For the better part of the last three years, AI avatar technology has been operating in what legal scholars politely call a gray area. The rest of us might call it the Wild West. Faces duplicated without permission. Voices cloned for ads. Digital likenesses put to uses their owners never imagined and never approved.
That is starting to change. And the changes matter a lot for anyone who has a digital presence they care about.
Until recently, if someone used your AI-generated likeness without permission, your legal options depended almost entirely on which state you lived in. Some states had strong right-of-publicity protections. Others had almost nothing. And even in the strongest states, the laws were written for a world before AI could generate a convincing replica of your face from a single photograph.

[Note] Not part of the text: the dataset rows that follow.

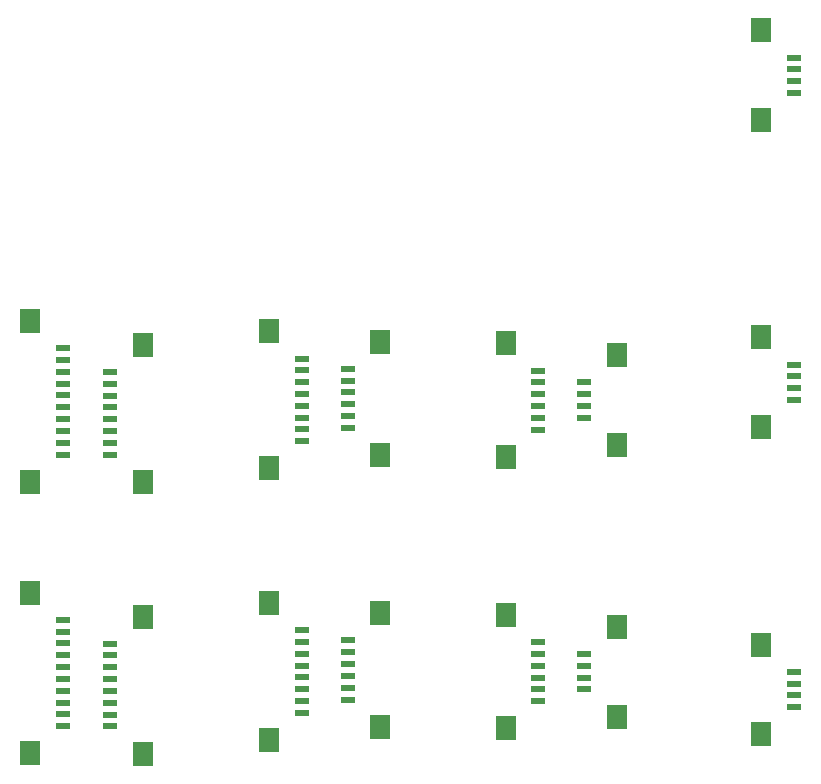
<source format=gbr>
%TF.GenerationSoftware,Altium Limited,Altium Designer,24.3.1 (35)*%
G04 Layer_Color=128*
%FSLAX45Y45*%
%MOMM*%
%TF.SameCoordinates,065391E9-2A1D-4ECE-AA0D-878B158C5FC5*%
%TF.FilePolarity,Positive*%
%TF.FileFunction,Paste,Bot*%
%TF.Part,CustomerPanel*%
G01*
G75*
%TA.AperFunction,SMDPad,CuDef*%
%ADD10R,1.80000X2.00000*%
%ADD11R,1.30000X0.60000*%
D10*
X406400Y1569004D02*
D03*
Y209001D02*
D03*
X1358900Y207401D02*
D03*
Y1367399D02*
D03*
X406400Y3869004D02*
D03*
Y2509001D02*
D03*
X1358900Y2507401D02*
D03*
Y3667399D02*
D03*
X3370000Y1394399D02*
D03*
Y434401D02*
D03*
X2431800Y1481699D02*
D03*
Y321701D02*
D03*
X3370000Y3694399D02*
D03*
Y2734401D02*
D03*
X2431800Y3781699D02*
D03*
Y2621701D02*
D03*
X6596900Y370001D02*
D03*
Y1130004D02*
D03*
Y2970001D02*
D03*
Y3730004D02*
D03*
Y5570001D02*
D03*
Y6330005D02*
D03*
X4431800Y1379999D02*
D03*
Y420001D02*
D03*
X5371600Y520001D02*
D03*
Y1279999D02*
D03*
X4431800Y3679999D02*
D03*
Y2720001D02*
D03*
X5371600Y2820001D02*
D03*
Y3579999D02*
D03*
D11*
X681401Y439003D02*
D03*
Y539003D02*
D03*
Y639003D02*
D03*
Y739003D02*
D03*
Y839003D02*
D03*
Y939002D02*
D03*
Y1039002D02*
D03*
Y1139002D02*
D03*
Y1239002D02*
D03*
Y1339002D02*
D03*
X1083899Y1137397D02*
D03*
Y1037397D02*
D03*
Y937397D02*
D03*
Y837397D02*
D03*
Y737398D02*
D03*
Y637398D02*
D03*
Y537398D02*
D03*
Y437398D02*
D03*
X681401Y2739003D02*
D03*
Y2839003D02*
D03*
Y2939003D02*
D03*
Y3039003D02*
D03*
Y3139003D02*
D03*
Y3239002D02*
D03*
Y3339002D02*
D03*
Y3439002D02*
D03*
Y3539002D02*
D03*
Y3639002D02*
D03*
X1083899Y3437397D02*
D03*
Y3337397D02*
D03*
Y3237397D02*
D03*
Y3137397D02*
D03*
Y3037398D02*
D03*
Y2937398D02*
D03*
Y2837398D02*
D03*
Y2737398D02*
D03*
X3094999Y664398D02*
D03*
Y764398D02*
D03*
Y864403D02*
D03*
Y964402D02*
D03*
Y1064402D02*
D03*
Y1164402D02*
D03*
X2706801Y551698D02*
D03*
Y651698D02*
D03*
Y751698D02*
D03*
Y851703D02*
D03*
Y951702D02*
D03*
Y1051702D02*
D03*
Y1151702D02*
D03*
Y1251702D02*
D03*
X3094999Y2964398D02*
D03*
Y3064398D02*
D03*
Y3164403D02*
D03*
Y3264402D02*
D03*
Y3364402D02*
D03*
Y3464402D02*
D03*
X2706801Y2851698D02*
D03*
Y2951698D02*
D03*
Y3051698D02*
D03*
Y3151703D02*
D03*
Y3251702D02*
D03*
Y3351702D02*
D03*
Y3451702D02*
D03*
Y3551702D02*
D03*
X6871901Y900002D02*
D03*
Y800002D02*
D03*
Y700003D02*
D03*
Y600003D02*
D03*
Y3500002D02*
D03*
Y3400003D02*
D03*
Y3300003D02*
D03*
Y3200003D02*
D03*
Y6100003D02*
D03*
Y6000003D02*
D03*
Y5900003D02*
D03*
Y5800003D02*
D03*
X4706801Y650003D02*
D03*
Y750003D02*
D03*
Y850003D02*
D03*
Y950002D02*
D03*
Y1050002D02*
D03*
Y1150002D02*
D03*
X5096599Y1050002D02*
D03*
Y950002D02*
D03*
Y850003D02*
D03*
Y750003D02*
D03*
X4706801Y2950003D02*
D03*
Y3050003D02*
D03*
Y3150003D02*
D03*
Y3250002D02*
D03*
Y3350002D02*
D03*
Y3450002D02*
D03*
X5096599Y3350002D02*
D03*
Y3250002D02*
D03*
Y3150003D02*
D03*
Y3050003D02*
D03*
%TF.MD5,6e5748c77d4781b335631a4bf5d961f1*%
M02*

</source>
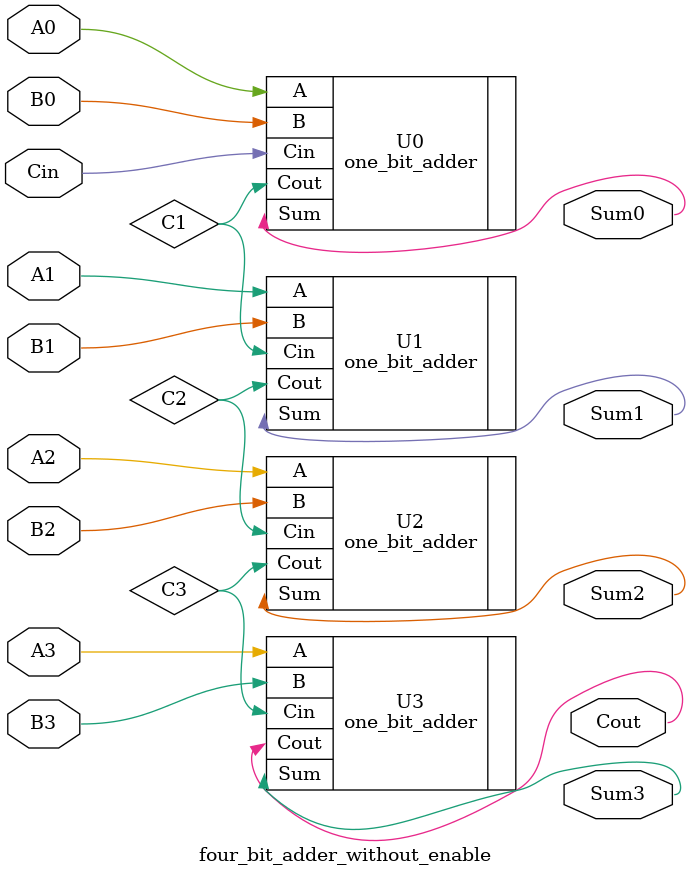
<source format=v>
`timescale 1ns / 1ps



module four_bit_adder_without_enable(
        input A3, A2, A1, A0,       
        input B3, B2, B1, B0,      
        input Cin,                                   
        output Sum3, Sum2, Sum1, Sum0,  
        output Cout 
    );
     wire C1, C2, C3;
    
    one_bit_adder U0 (
        .A(A0),
        .B(B0),
        .Cin(Cin),
        .Sum(Sum0),
        .Cout(C1)
    );

    one_bit_adder U1 (
        .A(A1),
        .B(B1),
        .Cin(C1),
        .Sum(Sum1),
        .Cout(C2)
    );

    one_bit_adder U2 (
        .A(A2),
        .B(B2),
        .Cin(C2),
        .Sum(Sum2),
        .Cout(C3)
    );

    one_bit_adder U3 (
        .A(A3),
        .B(B3),
        .Cin(C3),
        .Sum(Sum3),
        .Cout(Cout)
    );
endmodule

</source>
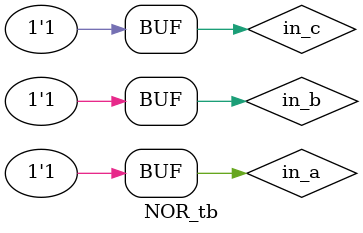
<source format=v>
`timescale 1ns/1ns

module NOR (
    input in_a, in_b, in_c,
    output out 
);
    nor(out, in_a, in_b, in_c);    

endmodule

module NOR_tb;
    reg in_a = 1'b0;
    reg in_b = 1'b0;
    reg in_c = 1'b0;
    wire out;

    NOR h1 (
        .in_a(in_a),
        .in_b(in_b),
        .in_c(in_c),
        .out(out)
    );


    initial
    begin
        $dumpfile("nor.vcd");
        $dumpvars(0, NOR_tb);
    end

    initial
    begin
        in_a = 1'b0;
        in_b = 1'b0;
        in_c = 1'b0;
        #10;
        in_a = 1'b0;
        in_b = 1'b0;
        in_c = 1'b1;
        #10;
        in_a = 1'b0;
        in_b = 1'b1;
        in_c = 1'b0;
        #10;
        in_a = 1'b0;
        in_b = 1'b1;
        in_c = 1'b1;
        #10;
        in_a = 1'b1;
        in_b = 1'b0;
        in_c = 1'b0;
        #10;
        in_a = 1'b1;
        in_b = 1'b0;
        in_c = 1'b1;
        #10;
        in_a = 1'b1;
        in_b = 1'b1;
        in_c = 1'b0;
        #10;
        in_a = 1'b1;
        in_b = 1'b1;
        in_c = 1'b1;
        #10;
    end
    
    initial
    begin
        $monitor("A = %d\tB = %d\tC = %d\tNor = %d\t", in_a, in_b, in_c, out);
    end
endmodule

</source>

The result was an uneven, unpredictable patchwork that mostly benefited the people doing the misusing, because the effort and cost of pursuing a claim almost never made sense relative to the harm.
Tennessee moved first in a meaningful way. In 2024, the state enacted what became known as the ELVIS Act, short for the Ensuring Likeness, Voice, and Image Security Act. The law prohibits knowingly using an individual's voice or likeness without consent and specifically extends protection to AI-generated digital recreations of voices. Not just recordings. Recreations. That distinction matters enormously.
Other states followed quickly. Arkansas enacted legislation in early 2025 expanding publicity rights to cover AI-generated images, videos, and voice simulations. New York and California have their own protections. Oregon moved to regulate AI avatars specifically in healthcare settings. The list keeps growing.
The biggest development is happening at the federal level. The NO FAKES Act was reintroduced in the Senate in April 2025, representing the most serious attempt yet to create a national framework for protecting digital likenesses.
The bill would establish what it calls a digital replication right, essentially a federal right of publicity allowing individuals to authorize or refuse the use of their voice or visual likeness in AI-generated content. The right would continue after death for up to 70 years and is transferable to heirs. It includes a notice-and-takedown procedure similar to the DMCA, so platforms could be required to remove unauthorized content upon notification.
The coalition behind the bill is unusually broad. SAG-AFTRA, major studios, recording industry associations, and individual artists have all lined up in support. When Hollywood unions and major technology interests find common ground on legislation, it tends to signal real momentum.
A few things are worth understanding clearly.
First, the rights being discussed are yours, not the platform's and not the AI company's. The laws being written are designed to give individuals control over how their digital identity is used and deployed, even after it has been created with AI assistance.
Second, consent is becoming infrastructure. Legal experts tracking this space make the point that companies relying on AI likenesses must treat publicity rights as core infrastructure, not as an afterthought. That applies to businesses using employee or spokesperson avatars as much as it applies to individuals.
Third, state-by-state compliance is not optional if you are operating at scale. If your content or your business reaches people in New York, California, Tennessee, and Arkansas, you are subject to four different sets of rules. That complexity is only going to increase as more states act.
Even when the NO FAKES Act passes, legal frameworks are reactive. They give you tools to fight back after something has gone wrong. They do not prevent the deepfake from being made. That is why the community forming around InsureMyAvatar matters. We are the people asking what real protection looks like before the answers are fully built, because waiting until everything is figured out is its own kind of risk.
The most important takeaway from all the legislative activity is this: lawmakers at the state and federal level have concluded that AI avatars create real harm that requires real protection. They are right. The question is what you are doing, beyond waiting for the law, to protect yourself today.